= Quasi-finite field =

In mathematics, a quasi-finite field is a generalisation of a finite field. Standard local class field theory usually deals with complete valued fields whose residue field is finite (i.e., non-archimedean local fields), but the theory applies equally well when the residue field is only assumed quasi-finite.

== Formal definition ==

A quasi-finite field is a perfect field K together with an isomorphism of topological groups
 $\phi : \hat{\mathbb Z} \to \operatorname{Gal}(K_s/K),$
where K_{s} is an algebraic closure of K (necessarily separable because K is perfect). The field extension K_{s}/K is infinite, and the Galois group is accordingly given the Krull topology. The group $\widehat{\mathbb{Z}}$ is the profinite completion of integers with respect to its subgroups of finite index.
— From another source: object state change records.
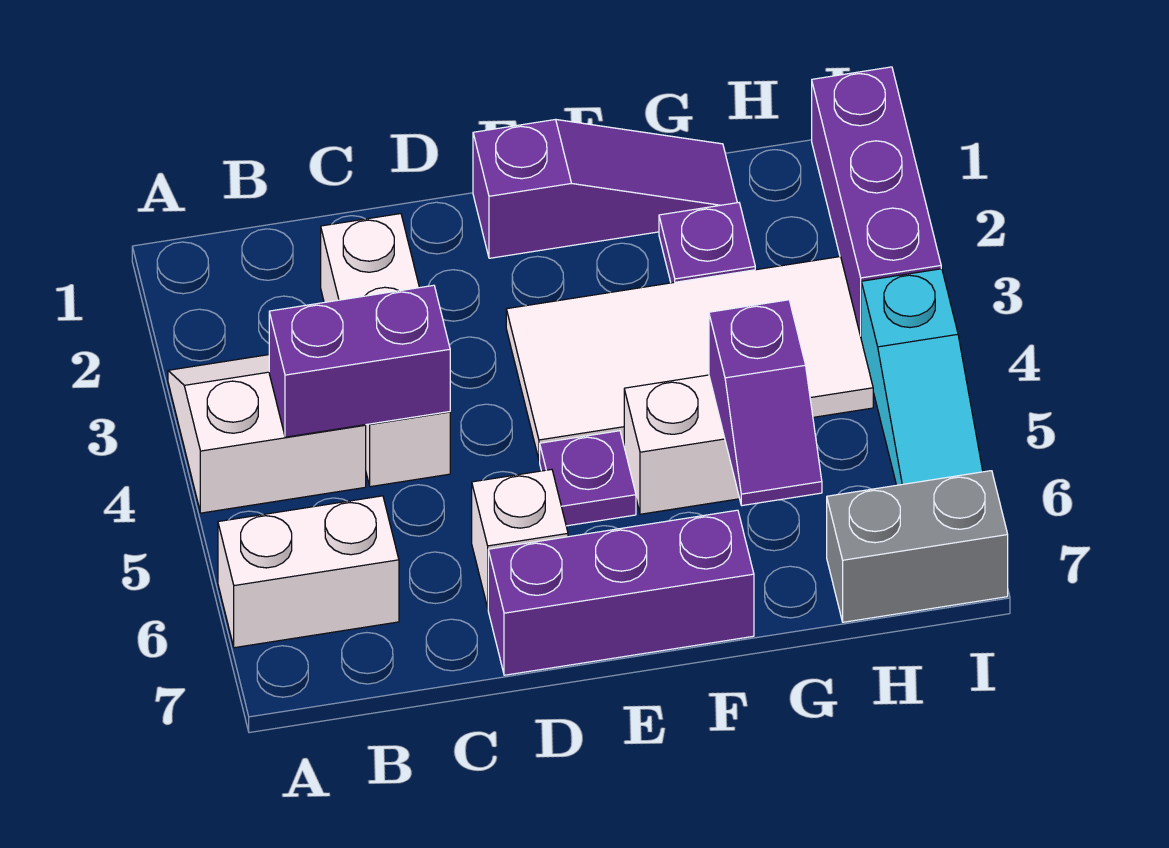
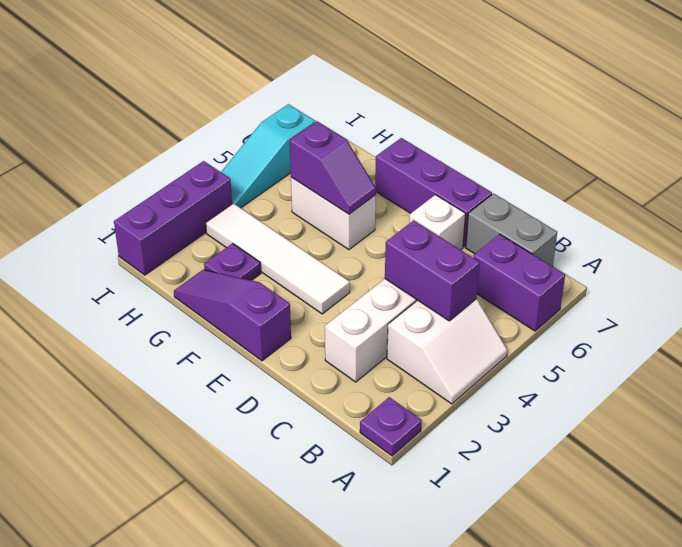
white slope A3:B4 level 1 top 4 -> white slope A3:B4 level 1 top B
white brick A6:B6 level 1 -> purple brick A6:B6 level 1
white tile E3:H4 level 1 -> white tile E3:H3 level 1
purple plate E5 level 1 -> purple plate A1 level 1
purple slope G5:G6 level 2 top 5 -> purple slope F5:G5 level 2 top G
grey brick H7:I7 level 1 -> grey brick B7:C7 level 1
cyan slope I4:I6 level 1 top 4 -> cyan slope I4:I6 level 1 top 6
This definition is equivalent to saying that K has a unique (necessarily cyclic) extension K_{n} of degree n for each integer n ≥ 1, and that the union of these extensions is equal to K_{s}. Moreover, as part of the structure of the quasi-finite field, there is a generator F_{n} for each Gal(K_{n}/K), and the generators must be coherent, in the sense that if n divides m, the restriction of F_{m} to K_{n} is equal to F_{n}.

== Examples ==

The most basic example, which motivates the definition, is the finite field K = F_{q}. It has a unique cyclic extension of degree n, namely K_{n} = Fq^{n}. The union of the K_{n} is the algebraic closure K_{s}. We take F_{n} to be the Frobenius element; that is, F_{n}(x) = x^{q}.

Another example is K = C((T)), the ring of formal Laurent series in T over the field C of complex numbers. (These are simply formal power series in which we also allow finitely many terms of negative degree.) Then K has a unique cyclic extension
 $K_n = \mathbf C((T^{1/n}))$
of degree n for each n ≥ 1, whose union is an algebraic closure of K called the field of Puiseux series, and a generator of Gal(K_{n}/K) is given by
 $F_n(T^{1/n}) = e^{2\pi i/n} T^{1/n}.$
This construction works if C is replaced by any algebraically closed field C of characteristic zero.